Tarifelerle karşılaşan Belize, Meksika ve Çin, Trump’ın politikalarına misilleme yapacaklarını açıkladı ve bu durum, küresel piyasalarda ticaret savaşına dair endişeleri artırdı. Trump yönetimi, söz konusu tarifelerin bir ticaret savaşından ziyade bir “uyuşturucu savaşının” parçası olduğunu belirtse de, ek tarifeler için 2 Nisan’a işaret ediliyor.
ABD, toplam ticaretinin yüzde 40'ından fazlasını Kanada, Meksika ve Çin ile gerçekleştirmekte. Bu ülkelerle yapılan yaklaşık 2,2 trilyon dolarlık mal ticareti, şu an tehdit altında. ABD Ticaret Bakanlığı verilerine göre, Meksika ile 2024’teki ticaret hacmi yaklaşık 840 milyar dolar, bu miktarın içinde ithalat 506 milyar dolar ve ihracat ise 334 milyar dolar olarak belirtiliyor. Meksika’ya verilen mal ticareti açığı ise 172 milyar dolar civarında.
Kanada ile yapılan ticaret hacmi 762 milyar doları geçerken, Kanada’ya verilen mal ticareti açığı 63 milyar dolar oldu. 2024’te Çin ile yapılan ticaret hacmi 582 milyar dolarla en düşük seviyede kalsa da, bu ülkeden yapılan ithalat açığı 295 milyar doları aşmakta. Böylece, ABD'nin bu 3 ülkeye verdiği mal ticareti açığı toplamda 531 milyar dolar olarak hesaplandı.
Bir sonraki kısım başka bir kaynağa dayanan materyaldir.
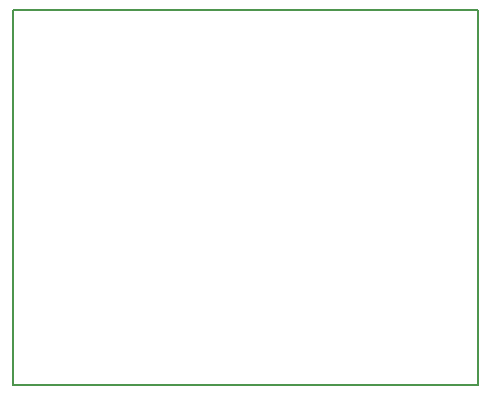
<source format=gbr>
G04 #@! TF.GenerationSoftware,KiCad,Pcbnew,(5.1.5-0-10_14)*
G04 #@! TF.CreationDate,2021-12-04T19:34:15-07:00*
G04 #@! TF.ProjectId,PC8801mkII VGA,50433838-3031-46d6-9b49-49205647412e,rev?*
G04 #@! TF.SameCoordinates,Original*
G04 #@! TF.FileFunction,Profile,NP*
%FSLAX46Y46*%
G04 Gerber Fmt 4.6, Leading zero omitted, Abs format (unit mm)*
G04 Created by KiCad (PCBNEW (5.1.5-0-10_14)) date 2021-12-04 19:34:15*
%MOMM*%
%LPD*%
G04 APERTURE LIST*
%ADD10C,0.150000*%
G04 APERTURE END LIST*
D10*
X214630000Y-92710000D02*
X214630000Y-92075000D01*
X214630000Y-123825000D02*
X214630000Y-92710000D01*
X175260000Y-92075000D02*
X214630000Y-92075000D01*
X175260000Y-123825000D02*
X214630000Y-123825000D01*
X175260000Y-92075000D02*
X175260000Y-123825000D01*
M02*

</source>
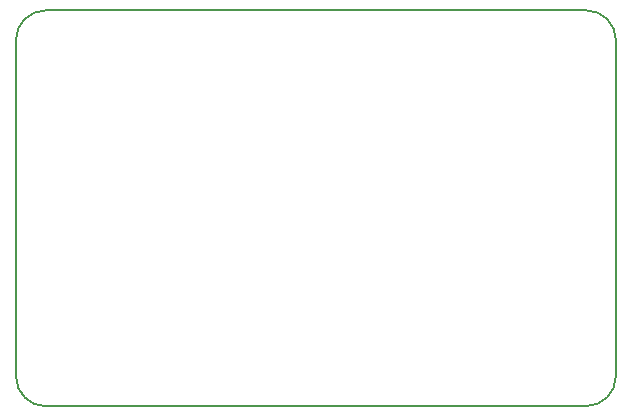
<source format=gbr>
G04 DipTrace 3.3.1.3*
G04 BoardOutline.gbr*
%MOIN*%
G04 #@! TF.FileFunction,Profile*
G04 #@! TF.Part,Single*
%ADD11C,0.005512*%
%FSLAX26Y26*%
G04*
G70*
G90*
G75*
G01*
G04 BoardOutline*
%LPD*%
X100535Y-1198D2*
D11*
X1900535D1*
G03X2000535Y98802I0J100000D01*
G01*
Y1218802D1*
G03X1900535Y1318802I-99998J2D01*
G01*
X100535D1*
G03X535Y1218802I0J-100000D01*
G01*
Y98802D1*
G03X100535Y-1198I100002J2D01*
G01*
M02*

</source>
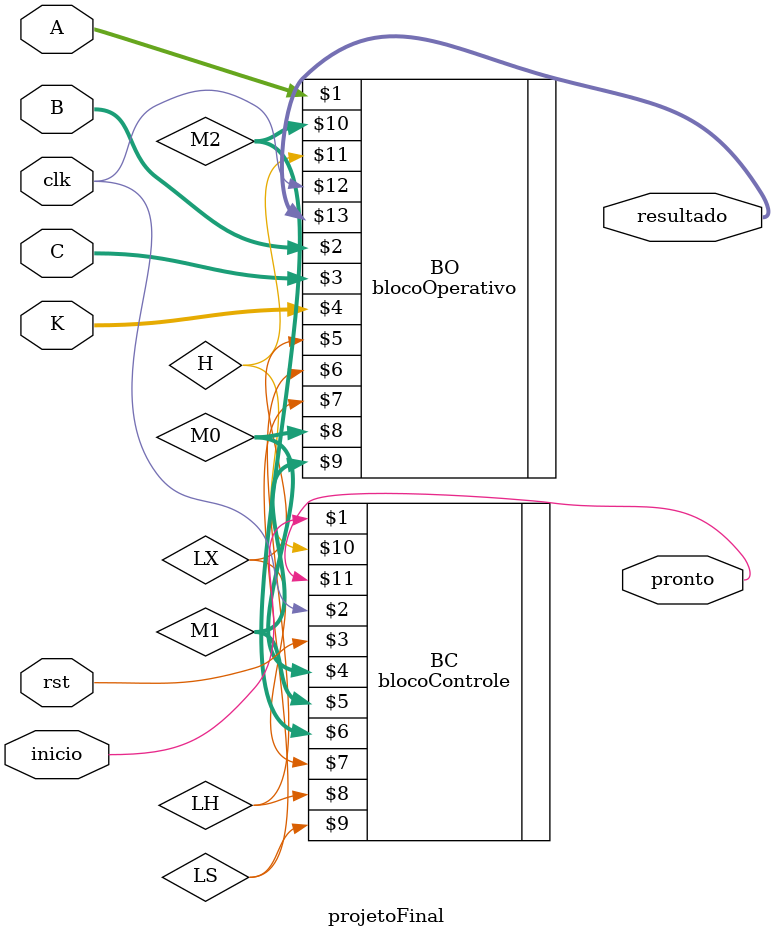
<source format=v>
`include "blocoControle.v"
`include "blocoOperativo.v"

module projetoFinal (
    
    input [15:0] A,
    input [15:0] B,
    input [15:0] C,
    input [7:0] K,
    input inicio,
    input clk,
    input rst,
    output pronto,
    output [15:0] resultado
);

    wire LX;
    wire LH;
    wire LS;
    wire H;
    wire [1:0] M0;
    wire [1:0] M1;
    wire [1:0] M2;

    blocoControle BC(inicio, clk, rst, M0, M1, M2, LX, LH, LS, H, pronto);
    blocoOperativo BO(A, B, C, K, LX, LH, LS, M0, M1, M2, H, clk, resultado);
    
endmodule
</source>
Trump’ın tarifeleri arasında otomobil, ilaç, çip gibi ürünler de yer almakta, Avrupa Birliği’ne %25 gümrük vergisi gündemde. Peterson Uluslararası Ekonomi Enstitüsü (PIIE), Trump’ın tarifelerinin ortalama bir ABD hanesine yılda 1.200 dolar ekstra maliyet getireceğini öngörüyor. Bu durum, hem enflasyonu hem de duraklamayı tetikleyebilir.
American Enterprise Institute uzmanı Steven Kamin, tarifelerin enflasyon üzerinde doğrudan etkisinin 0.50 ila 0.75 puan arasında olabileceğini belirtiyor. Ayrıca, ticaret gerilimlerinin tedarik zincirini değiştirme ve yeni ticari ittifaklar oluşturma potansiyeli de dikkat çekiyor.
Son olarak, ABD Başkanı Trump’ın ticaret politikası çerçevesinde 20 Ocak’tan bu yana yaşanan önemli gelişmeler arasında tarifelerin artışı ve ülkelere yönelik misillemeler yer almakta. Bu sürecin sonucunda, ticaretin geleceği ve ekonomik ilişkiler üzerindeki etkilerin yakından takip edilmesi gerekmektedir.